2003年11月5日、東京学芸大学で開かれた昭和文学会秋季大会のシンポジウム「いま<小林秀雄>とは?」で、細谷博氏が小林秀雄が太平洋戦争開戦後もっとも早く発表した「三つの放送」という文章を紹介した。曾根氏も会場で細谷氏の話を聞いていたが、その小林の文章は当時多くの文学者や知識人が発表した同種の文章とさして変わるところのないものでしかなく、小林秀雄も同じようなものを書いていたのかという感想しか持てなかったという。ところが細谷氏はこの小林の「三つの放送」を、ここには自意識を放棄した美しさがあり、魅力がある、問題は思想ではなくて美なのだ、と絶賛。そして曾根氏がおどろいたのは、昭和文学会に集まった人々のほとんどがその細谷氏の評価に共感しているように見え、発表後、「いい文章を教えてくれた」という発言は出たが質問や意見はほとんど出なかったことだった。
かりに昭和24年生まれの氏は知らないにせよ、会場には私と同じ戦前・戦中生まれの人々もたくさんいるのだ。なぜ彼らは黙ったままなのか。
(曾根博義、『國文學』第51巻5号)
たまりかねて曾根氏は手を挙げ、疑問と批判をぶつけた。
学会の会場で私は、自分がいちばんよく知っている伊藤整の十二月八日直後の率直で誠実な心情吐露を例にあげて、誠実だとか美しいとかだけでは済ますことの出来ない傷ましい問題がそこにはあることを指摘した。小林秀雄まで似たような発言をしていることがわかった以上、なぜ知識人や文学者の大半が申し合わせたようにほとんど同質の誠実で美しい戦争賛美の言葉を発してしまったのか、しかも、戦後はそんな戦時中の発言を自ら忘却、隠蔽することによって物を書き続けようとしたのか、そのことをよく考えてみなければならない、と述べた。
(同上)
しかし曾根氏の批判は通じなかったらしく、細谷氏はシンポジウムでの発表と同じ話をその後もあちこちで書き続け、さらにはそんな細谷氏に同調する書き手も出てくることになった。
……文学会でも何かが起こっていたのか?
曾根氏は当時の文学者の反応は言論統制だけで説明がつくものではなく、開戦直後に国民の多くが同様の心情を抱いたということについては、いつから、どのようにしてそのような方向づけが行なわれていたかを過去に遡って広く調べてみなければならないとし、さらに文学者のなかのどの部分が戦時中のメディアに起用されたかを検討してみることも欠かせないだろうと言っている。

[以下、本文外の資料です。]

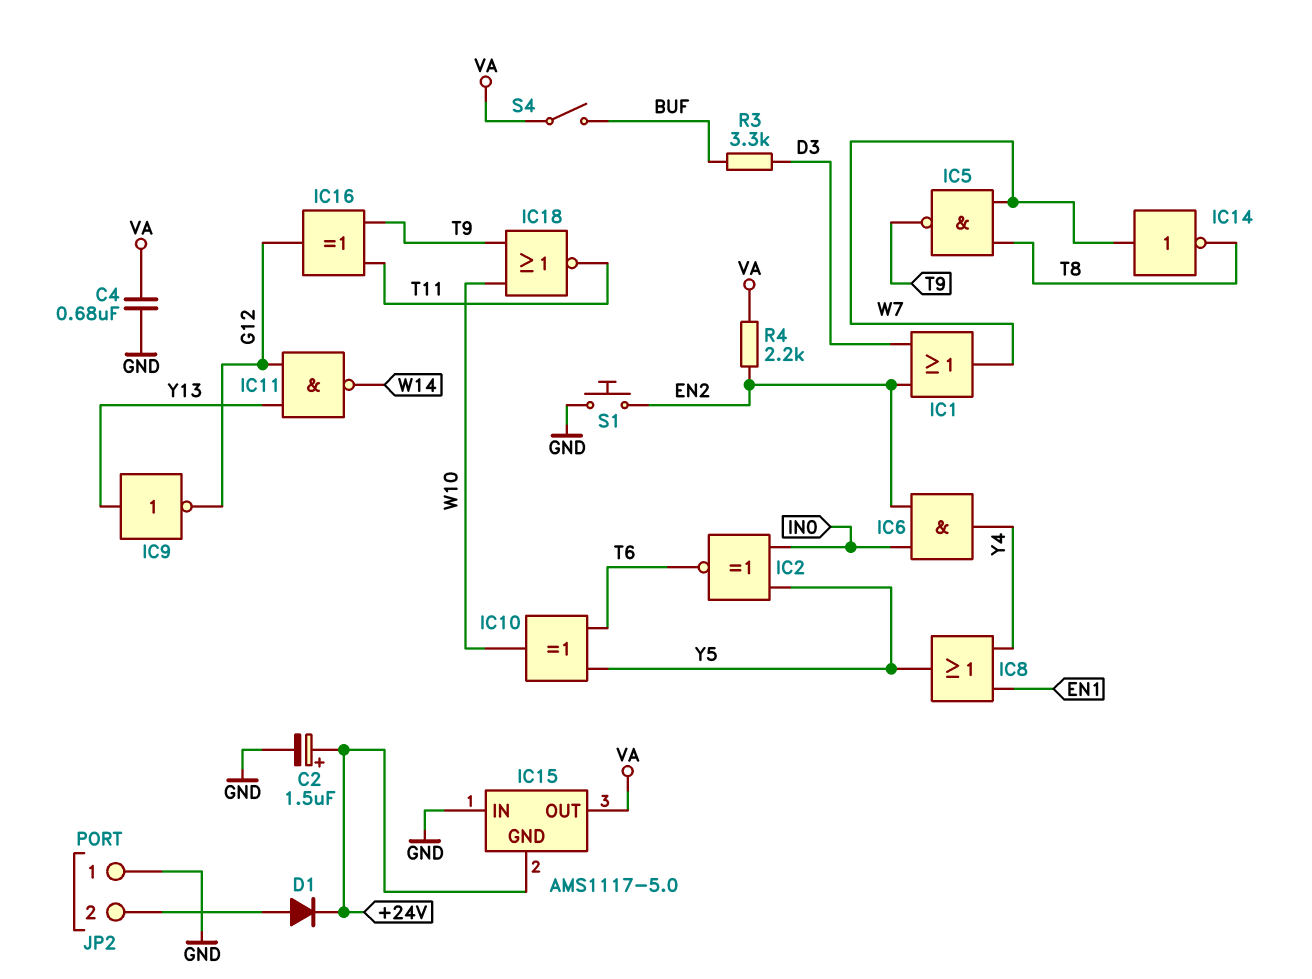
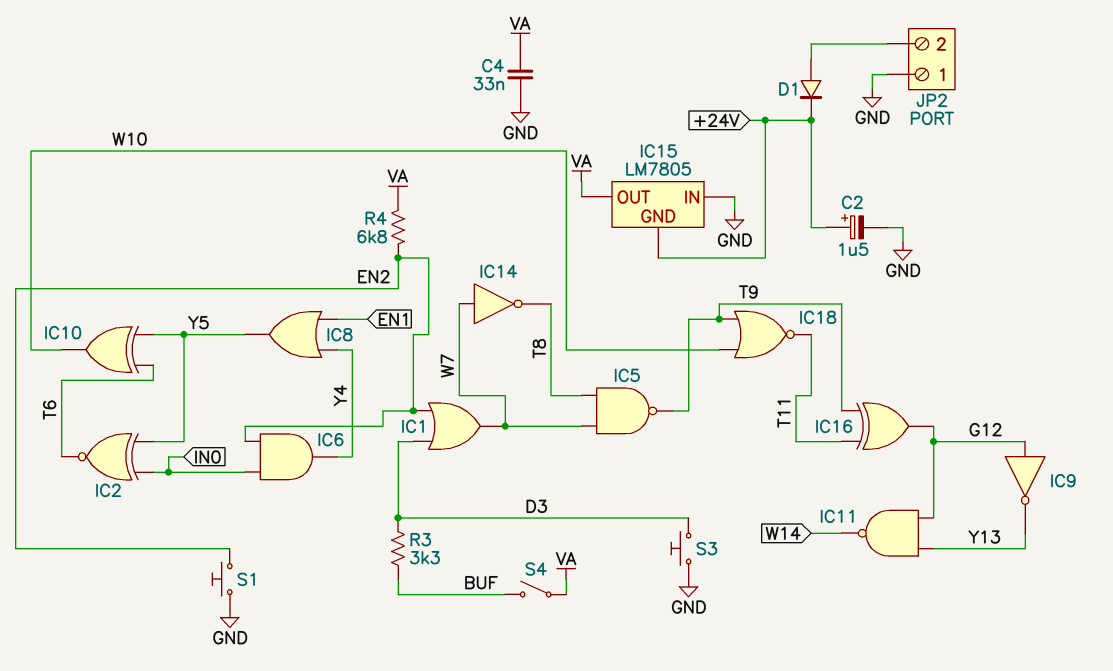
C4: 680nF (GND, VA) -> 33nF (GND, VA)
IC9: NOT (in Y13, out G12) -> NOT (in G12, out Y13)
IC15: AMS1117-5.0 -> LM7805
R4: 2.2k (EN2, VA) -> 6.8k (EN2, VA)
S3: none -> button (D3, GND)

ジャーナリズムから開戦の感慨を作品や感想やアンケートのかたちで求められた文学者は、何らかの理由で銃後にいた、ある程度以上の文壇歴を持つ三十代から四十代の作家や評論家たちだった。
(同上)
まあ、どの業界でも三十代から四十代の男性というのが働き手の中心にいるのかなというのはありますが、それだけに業界の流行から外れまいとするのが要領のいい人たちということになるのでしょう。完全に外れると仕事ができなくなったりもしそうだし。曾根氏も少数派ながらファシズムに抵抗した者がいることも忘れてはいけないとしていますが、そういう少数派は広く世間に影響力を持てなかったのだろうと想像してしまう。メジャーな雑誌で取り上げてもらえなかったりすると大勢に知られないままになるだろうし。しかし論壇内部の状況なんて一般読者にはよくわからないものな。そこまでわかって書いたものを判断してくれと言われても困るのだわ。
『新現実』vol.3でぼやいていた香山リカ(精神科医)と大塚英司(まんが原作者)のお二人は、本業が論壇の外にある人たちだったりもしているんですね(参照)。香山や大塚が流行に流されなかったのはそういうことも関係してるのかな、と、ふと思った。